Magna prefers a do-it-yourself approach, and has been willing to out-bid Churchill for the tracks it needs to supply its own betting services.

"Magna has a great growth strategy and Churchill has a less risky one. In the long run, Magna may wind up the winner because they have paid more for the properties," said Adam Steinberg, an equity research analyst with CIBC World Markets in New York.

But there are risks incumbent in the plan. If the company has paid too much, as some analysts believe, it may run out of money and have to retrench, perhaps closing or selling off poorly performing tracks. And it is possible that racing's popularity - which has edged up in recent years but remains far down the list of the nation's favorite sports - simply won't grow enough.

"It's not exactly a growing demographic," Steinberg said of racing's depleted fan base.
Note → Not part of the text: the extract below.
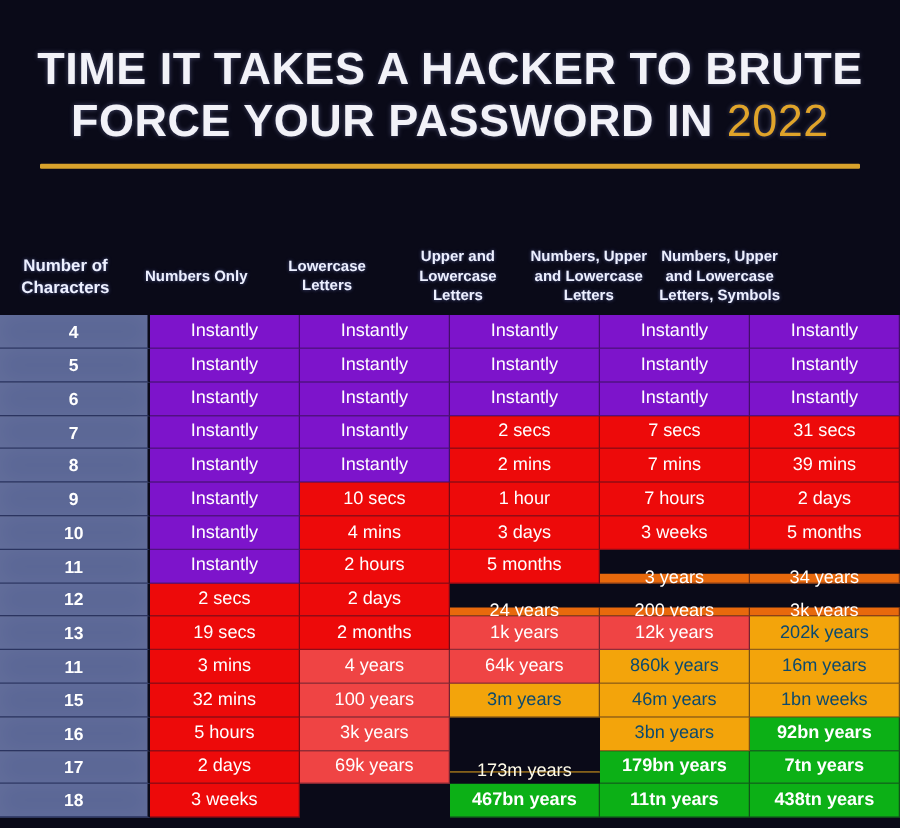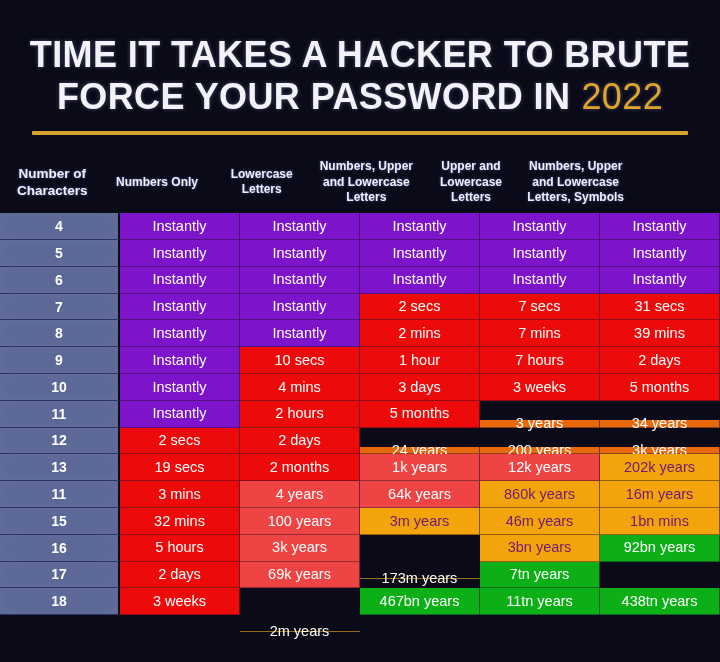"Number of Characters" .head-row { margin-top: none -> 39px }
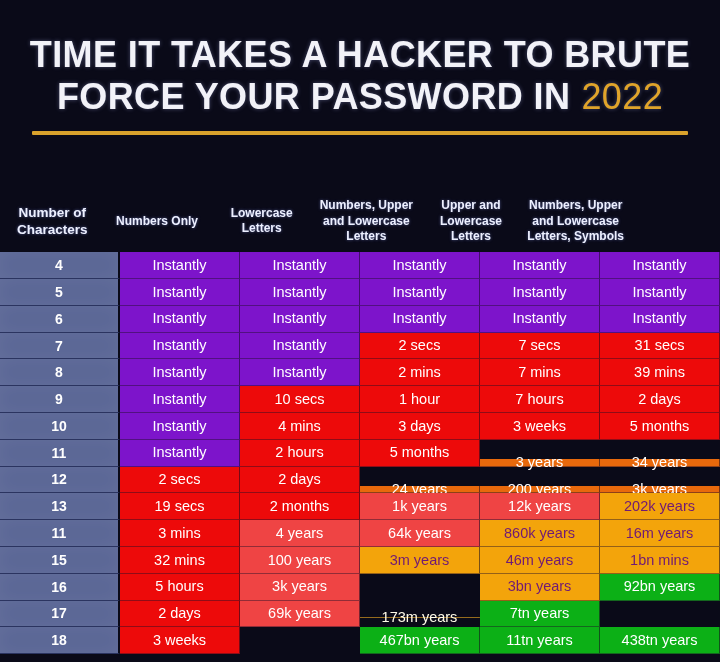"Numbers, Upper and Lowercase Letters" div.head-cell { order: before "Upper and Lowercase Letters" -> after "Upper and Lowercase Letters" }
Others in the industry worry that Magna's TV network will siphon business from TVG - which has wide backing in the industry - resulting in the failure of both.

"The odds of two national TV channels devoted to racing succeeding is like two golf channels. It's unlikely," said National Thoroughbred Racing Association Commissioner Tim Smith.

F. Douglas Reed, director of the University of Arizona's Track Industry Program, said Magna will probably stop buying tracks soon and settle down to run what it has.

"I am cautiously excited," Reed said. "A lot of places have tried many different things at tracks - concerts and car shows. It's certainly attracted more people to the tracks. I think there is an opportunity, if it is done right, for it to work."

Essential to the media strategy is owning enough race tracks to keep the simulcasts humming around the clock, year round. McAlpine predicts that Magna-owned tracks will conduct a total of 1,700 days of live racing next year, compared with 711 in 2000.

"We are trying to build a racing channel that can deliver a race every three to five minutes," he said.